Highlights, Ideas, and Wisdom

  • Father Len explains why we should view these events as a whole, as one.
  • Father Len identifies three groups of Christians and their sensibilities: Christmas Christians, Good Friday Christians, and Easter Christians.
  • Christmas Christians love the idea of God becoming a human being and the practice of giving and receiving gifts as a way of showing appreciation for the gift of people in their lives.
  • God recognizes there’s a problem in creation and it’s us. We don’t realize that being a true human being means living a life of love. So God takes on human flesh to teach us the way of love.
  • Good Friday Christians see the brokenness in the world. They have a deep awareness of sin in the world. They recognize the fight between goodness and corruption and injustice, even in ourselves. They see and understand the need to “die” for what is right.
  • Atheists, like Richard Dawkins, believe that we can solve the problems of the world, on our own, with education and our intellect.
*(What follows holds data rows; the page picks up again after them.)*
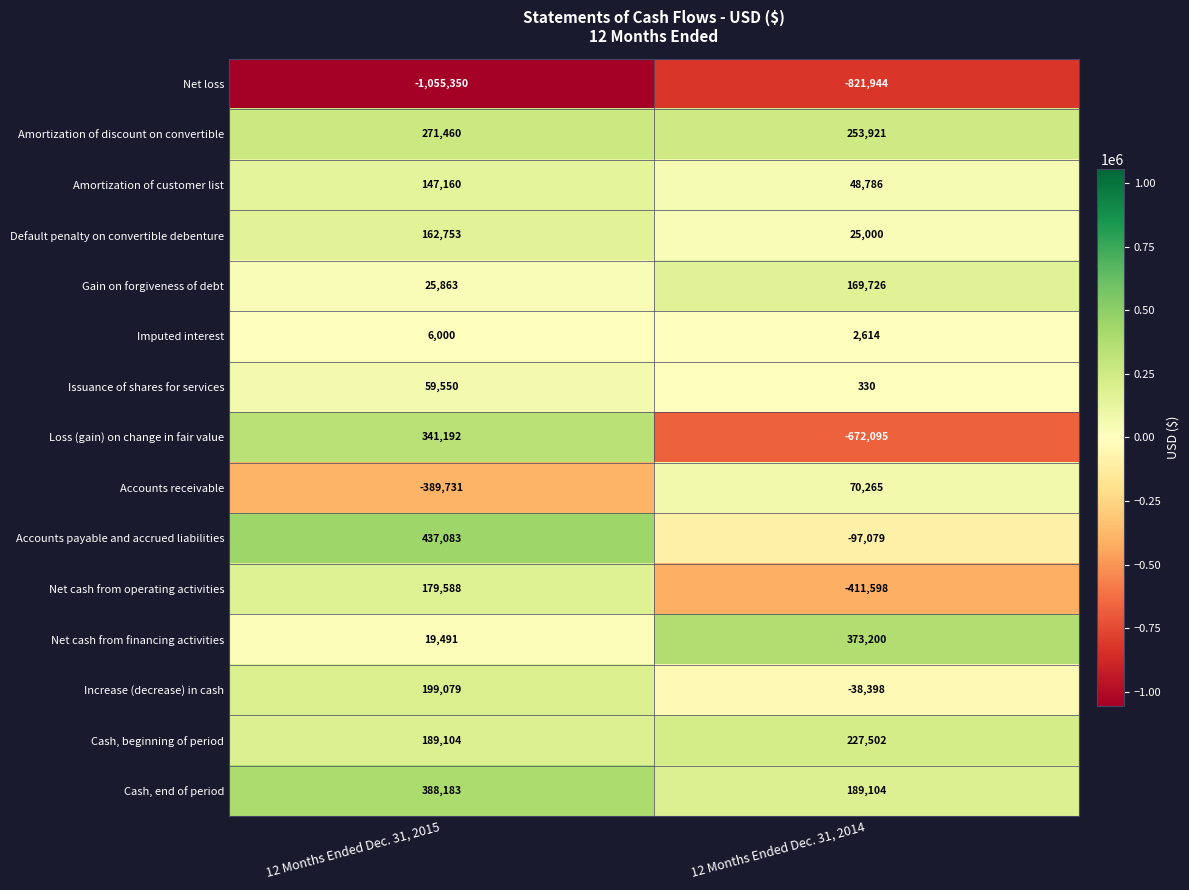

What is the total value across all series at 12 Months Ended Dec. 31, 2015?

981425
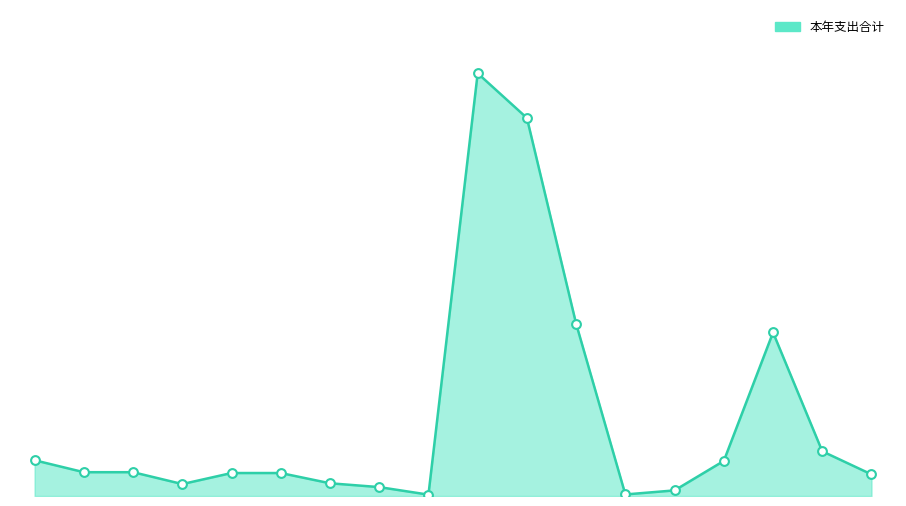

Does the chart have visible grid lines?

No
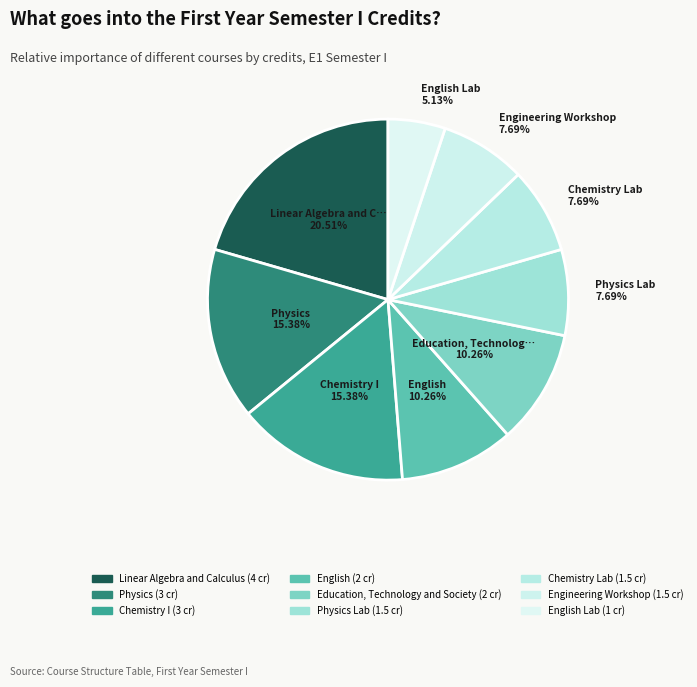

What is the largest slice in the pie chart?

Linear Algebra and Calculus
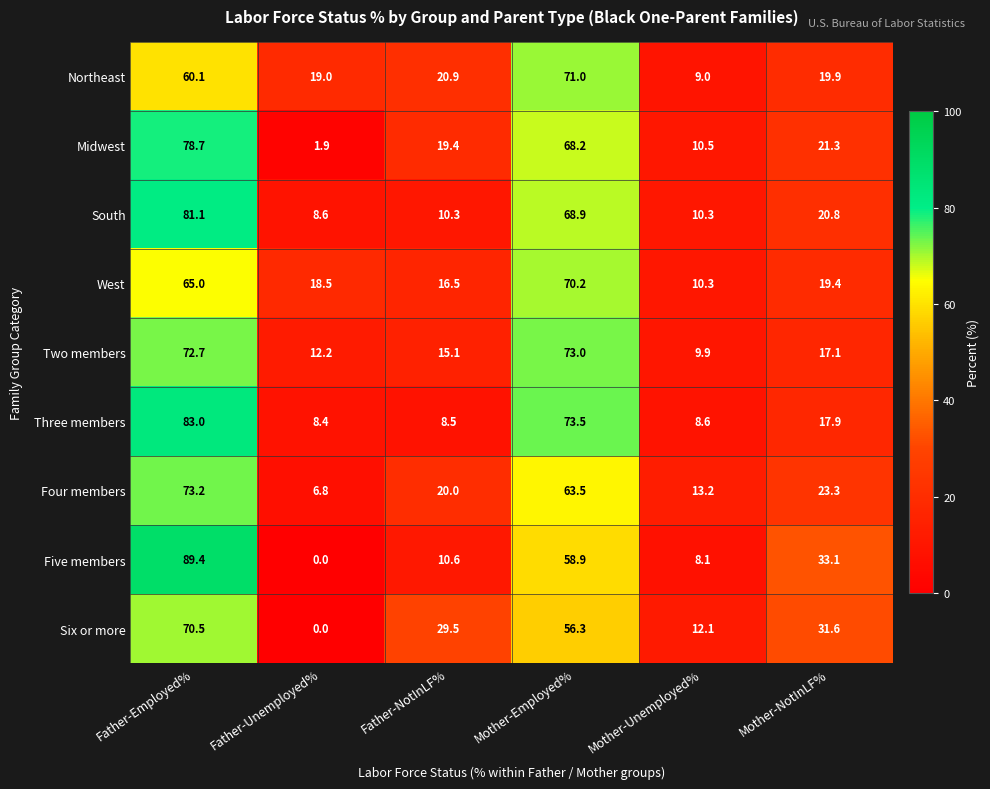

At which label is Four members closest to 40?

Mother-NotInLF%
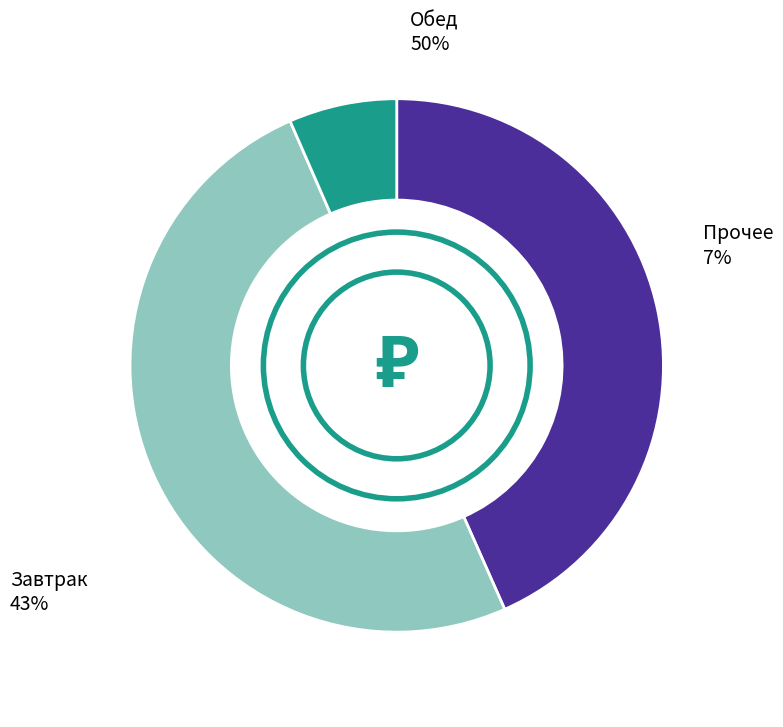

The Макаронные изделия slice represents 16% of the pie. True or false?

False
Father Len explains why this is a big lie.
  • We have to be able to see sin and corruption in the world and realize that it’s not the world that needs to change, it’s us. We’re the ones that have to change.
  • Father Len uses the movie “The Help” to illustrate how Christ’s model for becoming a true human being and living a life of love actually works.
  • The struggle against injustice and oppression and dying to our ego purifies the soul. It gets us ready to enter the kingdom of God here and now.
  • Christ’s resurrection from the dead is not just a singular event. It represents a whole way of life that begins for us right here and now and is fulfilled in heaven when we die.
  • If Christ didn’t die, he couldn’t have been resurrected.
  • Resurrection for us is not returning back to our former life. That’s resuscitation. That’s continuing to live like zombies with half a conscience.
  • The resurrection for us is a whole new life. It’s Christ putting his life in our hearts. It’s freedom from all the shame and darkness in the world. It’s so extreme that in the early church those who were resurrected were called “new persons.”
  • Easter Christians live in the resurrection. Their hope is in them and beyond them. They live with love and joy inside them that can’t be taken away because they’ve died to anger and fear.
  • “The line dividing good and evil cuts through the heart of every human being.” – Aleksandr Solzhenitsyn
  • All our sins begin on the inside, in our hearts.
  • Our modern culture tells us that the problems in the world are outside of us. Therapists believe this is the result of a generation raised with the idea that self-esteem is all important. A generation constantly told, “you’re smart, you’re good, you’re beautiful, you’re special, you’re a winner, you can’t be the problem.”
  • If you’re not participating in the resurrection, right here and now, why do you think that you’ll be participating in it in heaven? If you spend your whole life denying your own brokenness, not becoming something new, better, and connected, what makes you think that you will be ready for heaven?

Ep57 The Real Story of St. Patrick’s Day



Father Len explains how a Roman citizen named Patrick became a great saint and hero to Ireland and the real reason we celebrate him and his life.

Highlights, Ideas, and Wisdom

  • Patrick was the child of a very religious Roman family, but he had no use for religion until he was captured by pirates on a beach in England and sent to Ireland as a slave to care for sheep and dogs.
  • Patrick discovered and fell in love with God while caring for sheep.
  • A voice in St. Patrick’s head guided him to escape slavery and return to his homeland where he decided to become a priest. The same voice convinced him to accept an assignment as a missionary and return to Ireland though he knew most missionaries in Ireland were being killed at the time.
  • Father Len explains how the Roman named Patrick, who had no interest in religion as a young man, goes on to use a special talent to help evangelize Ireland and become a great saint.
  • Father Len muses about how our culture ends up taming religious celebrations into secular celebrations like Easter becoming about the Easter Bunny, Christmas becoming about Santa Claus, and Valentine’s Day becoming about chocolates and roses.